▸ Problem requirements: Scan the records for the string "intervention"; copy each line where it occurs.

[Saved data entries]
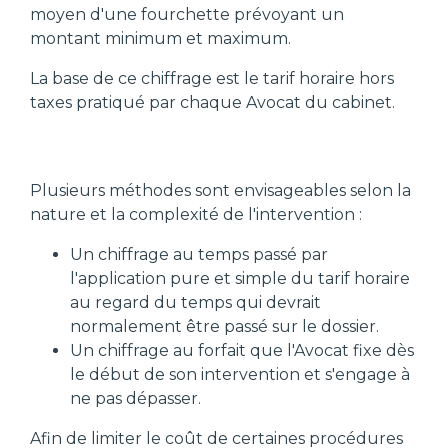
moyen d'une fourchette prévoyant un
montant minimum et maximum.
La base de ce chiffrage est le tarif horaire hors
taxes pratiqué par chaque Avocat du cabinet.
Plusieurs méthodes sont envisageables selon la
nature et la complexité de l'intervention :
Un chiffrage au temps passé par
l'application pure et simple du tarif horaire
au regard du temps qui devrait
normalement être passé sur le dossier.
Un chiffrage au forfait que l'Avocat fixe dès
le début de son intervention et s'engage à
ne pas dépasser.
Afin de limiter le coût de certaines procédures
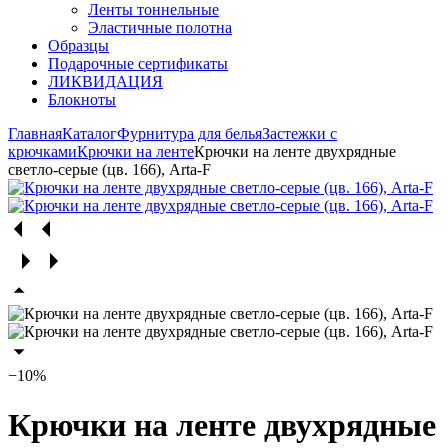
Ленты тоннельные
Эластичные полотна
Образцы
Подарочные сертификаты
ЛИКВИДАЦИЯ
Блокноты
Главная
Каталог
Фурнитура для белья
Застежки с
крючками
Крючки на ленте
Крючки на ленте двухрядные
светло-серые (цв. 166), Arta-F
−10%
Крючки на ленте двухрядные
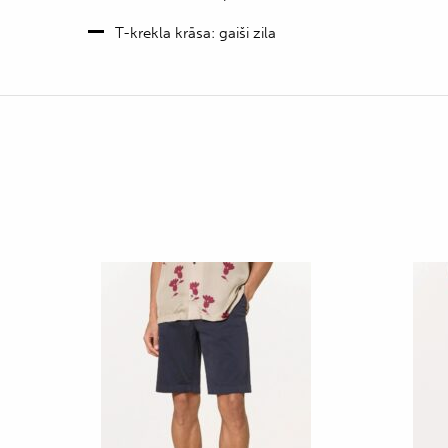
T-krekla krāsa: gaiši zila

* * *

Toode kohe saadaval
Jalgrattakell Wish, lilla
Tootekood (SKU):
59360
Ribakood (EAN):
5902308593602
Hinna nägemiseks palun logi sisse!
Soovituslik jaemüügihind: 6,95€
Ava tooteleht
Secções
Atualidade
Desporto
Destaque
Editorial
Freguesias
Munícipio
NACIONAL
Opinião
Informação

▸ Answer to this task:
nature et la complexité de l'intervention :
le début de son intervention et s'engage à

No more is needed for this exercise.